By David French
NEW YORK (Reuters) - MetLife (NYSE:MET) is aiming for double-digit growth in its adjusted earnings per share over the next five years by doubling down on investments in core areas such as group benefits and asset management, its chief executive told Reuters.
Unveiling its New Frontier strategic plan to shareholders at its investor day on Thursday, the insurer aims to build on the resilience established in its previous five-year program and capture tailwinds from macroeconomic conditions and demographic change in its key markets.
New Frontier is more evolution than revolution, but will give greater priority to growth, MetLife Chief Executive Michel Khalaf told Reuters in an interview.
"I think about playing more offense than we did a few years ago, and being more front-footed," said Khalaf, who has run the insurer since May 2019 and will mark 15 years at MetLife next year.
The previous plan was aimed at forging an "all-weather strategy" for MetLife, Khalaf said, and the period in question ended up being among the most turbulent in recent times for financial companies, with a global pandemic and wobbles in the U.S. banking and real estate sectors among the challenges.
Since unveiling its previous five-year plan at the end of 2019, MetLife's stock has gained around 63%, underperforming the S&P insurance index's 85% advance over the same period.
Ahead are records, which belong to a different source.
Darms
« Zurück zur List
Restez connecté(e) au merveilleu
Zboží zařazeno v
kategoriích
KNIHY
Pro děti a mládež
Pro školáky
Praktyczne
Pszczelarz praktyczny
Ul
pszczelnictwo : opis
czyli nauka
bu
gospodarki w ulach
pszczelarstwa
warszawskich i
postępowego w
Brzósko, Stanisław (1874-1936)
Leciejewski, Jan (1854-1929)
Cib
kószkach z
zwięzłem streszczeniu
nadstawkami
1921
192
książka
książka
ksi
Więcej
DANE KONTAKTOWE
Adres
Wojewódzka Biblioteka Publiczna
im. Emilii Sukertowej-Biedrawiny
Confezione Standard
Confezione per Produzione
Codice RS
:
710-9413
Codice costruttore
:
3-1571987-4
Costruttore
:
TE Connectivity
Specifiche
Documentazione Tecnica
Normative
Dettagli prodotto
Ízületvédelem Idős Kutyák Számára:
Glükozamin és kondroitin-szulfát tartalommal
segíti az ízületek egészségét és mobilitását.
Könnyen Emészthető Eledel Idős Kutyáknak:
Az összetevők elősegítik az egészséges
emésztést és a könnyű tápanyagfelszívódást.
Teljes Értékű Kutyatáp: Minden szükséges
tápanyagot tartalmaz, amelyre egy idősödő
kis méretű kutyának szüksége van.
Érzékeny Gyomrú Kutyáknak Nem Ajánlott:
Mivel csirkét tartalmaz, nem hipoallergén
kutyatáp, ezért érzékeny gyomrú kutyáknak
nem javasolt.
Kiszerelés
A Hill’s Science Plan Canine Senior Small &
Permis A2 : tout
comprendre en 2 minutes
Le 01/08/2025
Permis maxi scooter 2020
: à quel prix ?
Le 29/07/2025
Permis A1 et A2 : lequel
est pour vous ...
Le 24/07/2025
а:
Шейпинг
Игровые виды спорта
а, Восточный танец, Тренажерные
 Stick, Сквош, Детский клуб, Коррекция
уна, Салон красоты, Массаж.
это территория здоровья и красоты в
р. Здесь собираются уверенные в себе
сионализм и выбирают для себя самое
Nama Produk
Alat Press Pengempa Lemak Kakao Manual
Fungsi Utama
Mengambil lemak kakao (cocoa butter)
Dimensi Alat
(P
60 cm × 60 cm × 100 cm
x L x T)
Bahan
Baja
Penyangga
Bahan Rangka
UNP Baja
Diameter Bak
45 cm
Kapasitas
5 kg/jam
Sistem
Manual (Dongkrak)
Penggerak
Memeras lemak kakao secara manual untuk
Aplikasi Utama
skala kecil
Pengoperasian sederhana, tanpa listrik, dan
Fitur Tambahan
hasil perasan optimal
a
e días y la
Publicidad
Among the targets of the new five-year strategic plan are double-digit adjusted earnings per share growth, a 15% to 17% adjusted return on equity, and a 100-basis-point reduction in its direct expense ratio.
To achieve these, MetLife is prioritizing four areas of its existing business, including growing its unit offering group benefits insurance to employers, and its international business in Latin America and Asia.
Focus areas also include accelerating growth in its asset management business, and doing more in retirement plans.
As part of this, MetLife on Wednesday said it would launch Chariot Reinsurance alongside General Atlantic in the first half of 2025. The venture, also backed by fellow insurer Chubb (NYSE:CB) and other institutional investors, aims to use third-party capital to achieve growth which MetLife could not using its own balance sheet alone.
Khalaf said growing its asset management unit was essential at a time when it was more of a scale business than before, but having expertise in alternative investment areas such as private capital, fixed income and real estate meant MetLife had all the tools to succeed.
He added that most of the asset management growth would come from organic sources, but the company was open to smaller acquisitions which would complement its existing business.
Amid the increasing convergence of insurance and alternative asset management, Khalaf said MetLife was not competing with alternative money managers for products or investors' attention, due to the strengths of its own platform.
"I believe that's our unique value proposition as it's not one or the other, but you get all three: you get growth, you get attractive returns, and you get it at lower risk," Khalaf said.